As plants, each seed makes a large clump of grass about the size of a small dessert plate. It grows at different speeds so some parts are going to seed while others are still growing and go to seed later. This will mean your harvest is several stages if you are harvesting by hand, which I did.
As the plant starts to go to seed, the first few stalks of flowers (I am not sure what these parts are called on oats) are mostly for making pollen. The plants seems to need gravity to pollinate although I did see some bee activity and some other bugs. This might also be a wind type of pollination. Which ever it is, the lower parts get pollinated better than the first top ones.
Now for the tricky part- competition and harvesting.
The literature I read said to harvest in the Dough stage, when the seed is still soft. If you wait until it is hard, it will fall out while harvesting. There was no discussion about insects or birds. Birds love this stuff. They attack the seeds even in the milk stage. The insects love this stuff also. They attack the whole plant. Big and small, insects were causing lots of seed damage at all stages.
When the harvest was in, I let the seed pods dry in bowls and watched little bugs run all over. Then it was time for the fun part- getting the good seed out of the pod or husk.
About 1/3 of the seed was not Hull Less. what a surprise! I got to see how both types work. Here again, with rustic tools, probably what pre-civilized man could make, I attempted to extract the seeds from the hulls.
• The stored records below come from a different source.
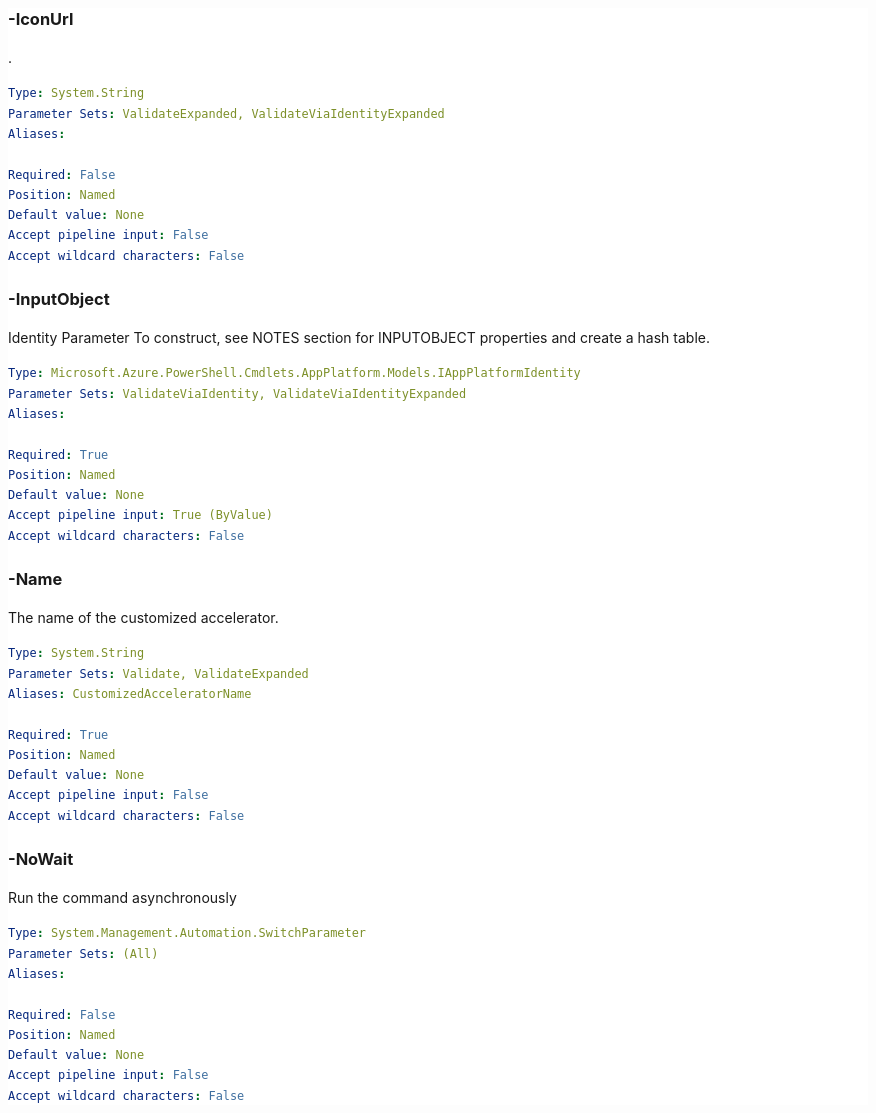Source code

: ### -IconUrl
.

```yaml
Type: System.String
Parameter Sets: ValidateExpanded, ValidateViaIdentityExpanded
Aliases:

Required: False
Position: Named
Default value: None
Accept pipeline input: False
Accept wildcard characters: False
```

### -InputObject
Identity Parameter
To construct, see NOTES section for INPUTOBJECT properties and create a hash table.

```yaml
Type: Microsoft.Azure.PowerShell.Cmdlets.AppPlatform.Models.IAppPlatformIdentity
Parameter Sets: ValidateViaIdentity, ValidateViaIdentityExpanded
Aliases:

Required: True
Position: Named
Default value: None
Accept pipeline input: True (ByValue)
Accept wildcard characters: False
```

### -Name
The name of the customized accelerator.

```yaml
Type: System.String
Parameter Sets: Validate, ValidateExpanded
Aliases: CustomizedAcceleratorName

Required: True
Position: Named
Default value: None
Accept pipeline input: False
Accept wildcard characters: False
```

### -NoWait
Run the command asynchronously

```yaml
Type: System.Management.Automation.SwitchParameter
Parameter Sets: (All)
Aliases:

Required: False
Position: Named
Default value: None
Accept pipeline input: False
Accept wildcard characters: False
```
Extremely time consuming. Yet, the process, like with wheat, is perfectly suited to a birds beak.
Now a cow can eat the whole plant down to the ground. The cow can digest the grass, hull and seed. The birds are there for the seeds and maybe will use some of the grass to build a nest. They might also enjoy a few of the bugs.
So this brings me to the original question- what came first? Beer or bread? And I say it was beer. This is because you can sprout the grain for the enzymes needed to convert the starch to sugar, then ferment the sugar, without having to remove the seed from the hull. Just ferment the whole thing. There is a pounding that happens after the seed is sprouted, but this can be done in a rock bowl with a heavy stick. After fermenting, the liquid is strained through a woven basket and the residue is fed to the cows, chickens and other grazing animals.
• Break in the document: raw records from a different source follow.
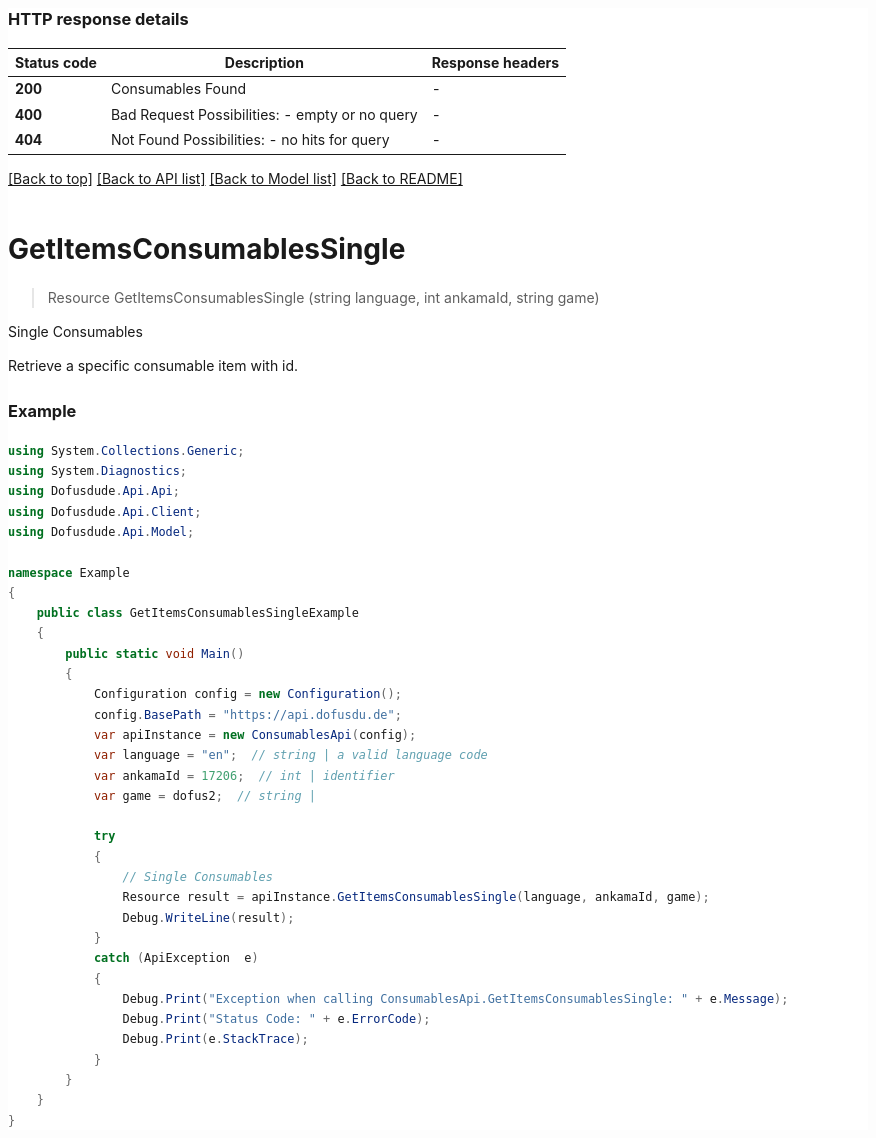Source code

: 
### HTTP response details
| Status code | Description | Response headers |
|-------------|-------------|------------------|
| **200** | Consumables Found |  -  |
| **400** | Bad Request  Possibilities: - empty or no query  |  -  |
| **404** | Not Found  Possibilities: - no hits for query |  -  |

[[Back to top]](#) [[Back to API list]](../README.md#documentation-for-api-endpoints) [[Back to Model list]](../README.md#documentation-for-models) [[Back to README]](../README.md)

<a id="getitemsconsumablessingle"></a>
# **GetItemsConsumablesSingle**
> Resource GetItemsConsumablesSingle (string language, int ankamaId, string game)

Single Consumables

Retrieve a specific consumable item with id.

### Example
```csharp
using System.Collections.Generic;
using System.Diagnostics;
using Dofusdude.Api.Api;
using Dofusdude.Api.Client;
using Dofusdude.Api.Model;

namespace Example
{
    public class GetItemsConsumablesSingleExample
    {
        public static void Main()
        {
            Configuration config = new Configuration();
            config.BasePath = "https://api.dofusdu.de";
            var apiInstance = new ConsumablesApi(config);
            var language = "en";  // string | a valid language code
            var ankamaId = 17206;  // int | identifier
            var game = dofus2;  // string | 

            try
            {
                // Single Consumables
                Resource result = apiInstance.GetItemsConsumablesSingle(language, ankamaId, game);
                Debug.WriteLine(result);
            }
            catch (ApiException  e)
            {
                Debug.Print("Exception when calling ConsumablesApi.GetItemsConsumablesSingle: " + e.Message);
                Debug.Print("Status Code: " + e.ErrorCode);
                Debug.Print(e.StackTrace);
            }
        }
    }
}
```
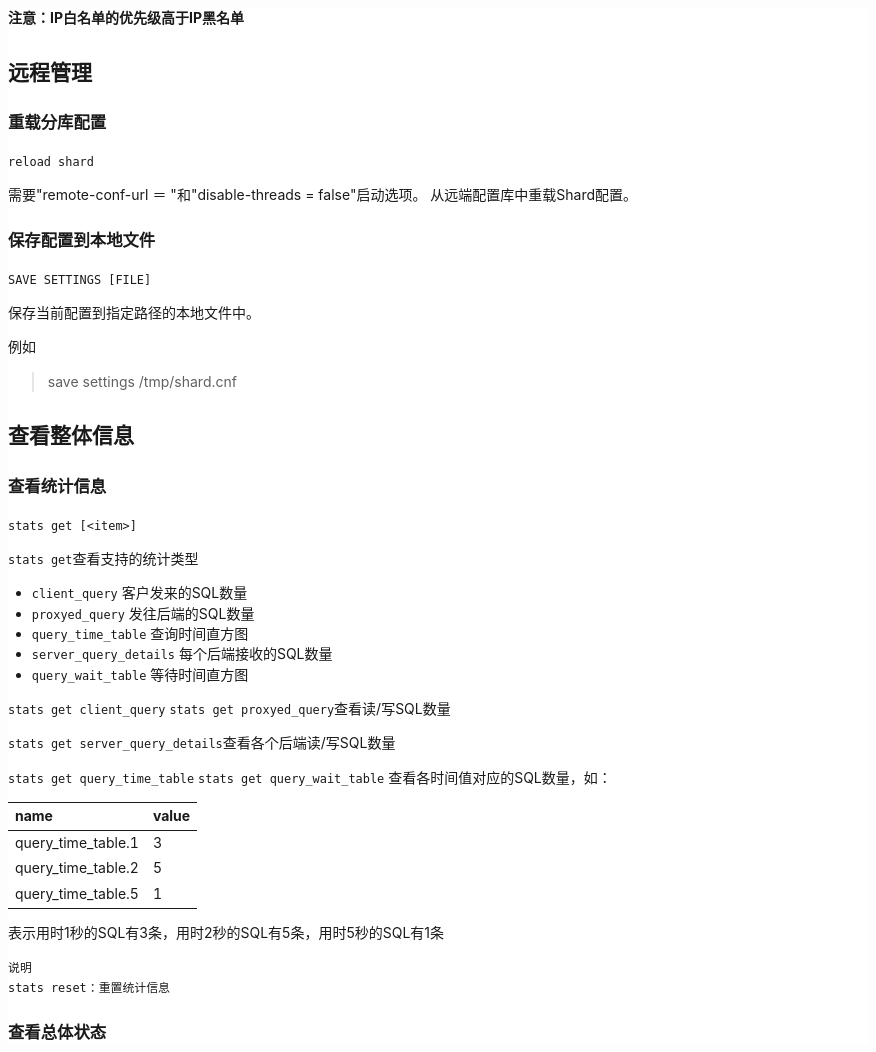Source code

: **注意：IP白名单的优先级高于IP黑名单**

## 远程管理

### 重载分库配置

`reload shard`

需要"remote-conf-url ＝ <url>"和"disable-threads = false"启动选项。
从远端配置库中重载Shard配置。

### 保存配置到本地文件

`SAVE SETTINGS [FILE]`

保存当前配置到指定路径的本地文件中。

例如

>save settings /tmp/shard.cnf

## 查看整体信息

### 查看统计信息

`stats get [<item>]`

`stats get`查看支持的统计类型
   * `client_query` 客户发来的SQL数量
   * `proxyed_query` 发往后端的SQL数量
   * `query_time_table` 查询时间直方图
   * `server_query_details` 每个后端接收的SQL数量
   * `query_wait_table` 等待时间直方图

`stats get client_query` `stats get proxyed_query`查看读/写SQL数量

`stats get server_query_details`查看各个后端读/写SQL数量

`stats get query_time_table` `stats get query_wait_table` 查看各时间值对应的SQL数量，如：

| name               | value |
| :----------------- | :---- |
| query_time_table.1 | 3     |
| query_time_table.2 | 5     |
| query_time_table.5 | 1     |

表示用时1秒的SQL有3条，用时2秒的SQL有5条，用时5秒的SQL有1条

```
说明
stats reset：重置统计信息 
```

### 查看总体状态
It is possible to pound some grain out of this for human consumption, but to get enough to make bread would take a week of hard labor. I would rather have beer and steak and skip the bread altogether.
If I were to try this on a large scale, I would grow the grain and feed it to chickens, then eat eggs and chickens. If I have large fields, I would have cows for milk, cheese and meat. There are much better things to eat than grains. Maize is pretty easy to grow and eat. Potatoes are lovely. And all fruits and vegetables seem to be great for  growing and easy harvest. So I am content to let the grains feed the animals. I have collected a bowl full of oats. I might make some oat meal later on, but for  the most part, grains are a  modern food.
Final numbers- The oats produced 4 ounces of grain. The wheat produced about 1 pound and the corn (maize) was the real winner. If I have to grow grain, it will be maize/corn. Easy to harvest, easy to extract seed, easy to prepare (polenta). Next year, a bigger corn crop.